Dian Kusumo 07/06/2023 16:24 WIB

Seorang menteri teknologi Inggris, Paul Scully, telah mewanti-wanti adanya risiko "ala Terminator" bagi umat manusia terhadap kecerdasan buatan.

Menteri Teknologi Inggris Wanti-Wanti Adanya Terminator AI. (Foto: MNC Media)

IDXChannel - Seorang menteri teknologi Inggris, Paul Scully, telah mewanti-wanti adanya risiko "ala Terminator" bagi umat manusia terhadap kecerdasan buatan (artificial intelligence/AI) yang seharusnya jangan sampai mengorbankan kebaikan yang dimilikinya.

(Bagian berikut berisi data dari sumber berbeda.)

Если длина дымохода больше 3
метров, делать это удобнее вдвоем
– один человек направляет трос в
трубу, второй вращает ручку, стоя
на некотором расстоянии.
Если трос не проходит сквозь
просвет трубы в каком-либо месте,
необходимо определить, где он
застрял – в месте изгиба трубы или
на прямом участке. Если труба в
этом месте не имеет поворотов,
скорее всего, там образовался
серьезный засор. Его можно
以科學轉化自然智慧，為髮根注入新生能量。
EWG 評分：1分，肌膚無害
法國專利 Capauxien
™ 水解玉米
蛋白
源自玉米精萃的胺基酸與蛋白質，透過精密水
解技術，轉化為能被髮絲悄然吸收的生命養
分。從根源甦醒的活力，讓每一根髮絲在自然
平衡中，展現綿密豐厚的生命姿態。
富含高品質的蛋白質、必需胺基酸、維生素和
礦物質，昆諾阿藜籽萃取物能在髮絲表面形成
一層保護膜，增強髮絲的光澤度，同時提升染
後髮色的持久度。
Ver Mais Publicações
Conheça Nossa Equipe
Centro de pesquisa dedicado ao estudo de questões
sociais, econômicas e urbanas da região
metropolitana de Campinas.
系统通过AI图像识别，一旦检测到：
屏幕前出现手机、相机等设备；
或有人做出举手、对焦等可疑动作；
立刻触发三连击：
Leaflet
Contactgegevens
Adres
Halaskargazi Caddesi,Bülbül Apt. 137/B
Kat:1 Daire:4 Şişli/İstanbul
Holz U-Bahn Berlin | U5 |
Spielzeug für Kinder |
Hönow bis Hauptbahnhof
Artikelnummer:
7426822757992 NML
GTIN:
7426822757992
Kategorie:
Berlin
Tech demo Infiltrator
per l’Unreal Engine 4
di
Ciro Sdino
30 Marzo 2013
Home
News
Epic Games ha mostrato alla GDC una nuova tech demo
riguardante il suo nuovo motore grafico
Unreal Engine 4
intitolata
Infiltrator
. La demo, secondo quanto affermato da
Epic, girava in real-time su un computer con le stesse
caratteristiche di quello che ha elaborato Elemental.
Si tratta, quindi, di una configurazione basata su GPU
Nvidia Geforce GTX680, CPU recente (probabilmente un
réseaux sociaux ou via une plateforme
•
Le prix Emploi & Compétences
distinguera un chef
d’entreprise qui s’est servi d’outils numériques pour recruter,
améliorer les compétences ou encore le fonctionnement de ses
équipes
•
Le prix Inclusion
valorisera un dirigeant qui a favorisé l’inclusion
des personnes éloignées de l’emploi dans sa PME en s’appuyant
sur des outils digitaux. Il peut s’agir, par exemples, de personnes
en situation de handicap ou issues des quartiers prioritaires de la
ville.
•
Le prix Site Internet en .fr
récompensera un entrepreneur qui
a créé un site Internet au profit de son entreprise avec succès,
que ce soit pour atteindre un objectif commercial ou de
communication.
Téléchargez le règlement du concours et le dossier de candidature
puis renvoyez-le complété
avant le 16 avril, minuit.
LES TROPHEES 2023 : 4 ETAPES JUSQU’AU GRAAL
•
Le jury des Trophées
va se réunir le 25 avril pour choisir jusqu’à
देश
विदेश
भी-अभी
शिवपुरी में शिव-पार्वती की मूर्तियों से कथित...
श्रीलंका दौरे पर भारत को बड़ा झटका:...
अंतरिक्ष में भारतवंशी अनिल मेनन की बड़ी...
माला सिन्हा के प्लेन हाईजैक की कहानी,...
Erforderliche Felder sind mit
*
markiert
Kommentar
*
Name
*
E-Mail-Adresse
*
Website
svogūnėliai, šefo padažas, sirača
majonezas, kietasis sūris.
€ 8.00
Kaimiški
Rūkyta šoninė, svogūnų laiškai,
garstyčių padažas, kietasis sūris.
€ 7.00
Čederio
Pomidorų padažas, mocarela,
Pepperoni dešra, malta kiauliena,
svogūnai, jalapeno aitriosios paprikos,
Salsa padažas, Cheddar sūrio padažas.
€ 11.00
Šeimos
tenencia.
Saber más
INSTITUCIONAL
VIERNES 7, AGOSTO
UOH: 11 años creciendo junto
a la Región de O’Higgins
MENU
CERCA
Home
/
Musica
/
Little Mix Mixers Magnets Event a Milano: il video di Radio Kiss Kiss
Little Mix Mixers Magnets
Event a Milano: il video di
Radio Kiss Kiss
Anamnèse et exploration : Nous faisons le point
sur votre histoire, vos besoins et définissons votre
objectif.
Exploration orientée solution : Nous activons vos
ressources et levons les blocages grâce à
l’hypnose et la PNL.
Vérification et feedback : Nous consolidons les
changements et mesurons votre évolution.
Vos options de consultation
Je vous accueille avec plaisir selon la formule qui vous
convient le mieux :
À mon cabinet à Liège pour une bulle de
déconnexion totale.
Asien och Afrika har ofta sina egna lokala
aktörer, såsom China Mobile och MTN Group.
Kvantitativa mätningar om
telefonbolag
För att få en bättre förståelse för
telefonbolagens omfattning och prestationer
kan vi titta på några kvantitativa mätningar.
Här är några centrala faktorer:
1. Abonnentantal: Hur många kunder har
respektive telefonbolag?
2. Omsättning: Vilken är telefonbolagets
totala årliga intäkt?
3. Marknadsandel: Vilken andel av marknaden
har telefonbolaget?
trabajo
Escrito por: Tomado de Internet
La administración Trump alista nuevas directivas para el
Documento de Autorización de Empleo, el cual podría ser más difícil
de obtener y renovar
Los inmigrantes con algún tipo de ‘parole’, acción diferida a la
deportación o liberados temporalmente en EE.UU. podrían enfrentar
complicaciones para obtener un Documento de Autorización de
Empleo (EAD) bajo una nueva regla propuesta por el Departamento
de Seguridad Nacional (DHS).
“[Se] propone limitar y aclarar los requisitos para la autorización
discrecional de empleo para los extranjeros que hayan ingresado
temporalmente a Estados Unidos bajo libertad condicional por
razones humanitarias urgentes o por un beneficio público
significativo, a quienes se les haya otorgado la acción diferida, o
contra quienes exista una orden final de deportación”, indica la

Dilansir dari BBC, dalam franchise film fiksi ilmiah Terminator, digambarkan sebuah sistem AI "Skynet" yang jahat dan bertekad ingin menghancurkan umat manusia. Sebelumnya, pada pekan lalu, beberapa perusahaan sudah memperingatkan jika AI dapat menjadi ancaman bagi eksistensi manusia.

Sementara itu, Perdana Menteri Rishi Sunak hendak melakukan perjalanan ke Amerika Serikat untuk mendiskusikan tentang AI sebagai sebuah topik yang perlu dibahas. Secara umum, AI digambarkan sebagai kemampuan komputer yang menjalankan tugas-tugas khusus membutuhkan kecerdasan manusia.

Ketika berbicara tentang AI, ada "sudut pandang distopia yang dapat kita ikuti di sini. Ada juga sudut pandang utopis. Keduanya bisa saja terjadi," tutur Scully saat menghadiri Konferensi Kepemimpinan Kebijakan Teknologi TechUK di Westminster.

Istilah distopia merujuk pada sebuah tempat imajiner dimana segala sesuatunya menjadi seburuk mungkin.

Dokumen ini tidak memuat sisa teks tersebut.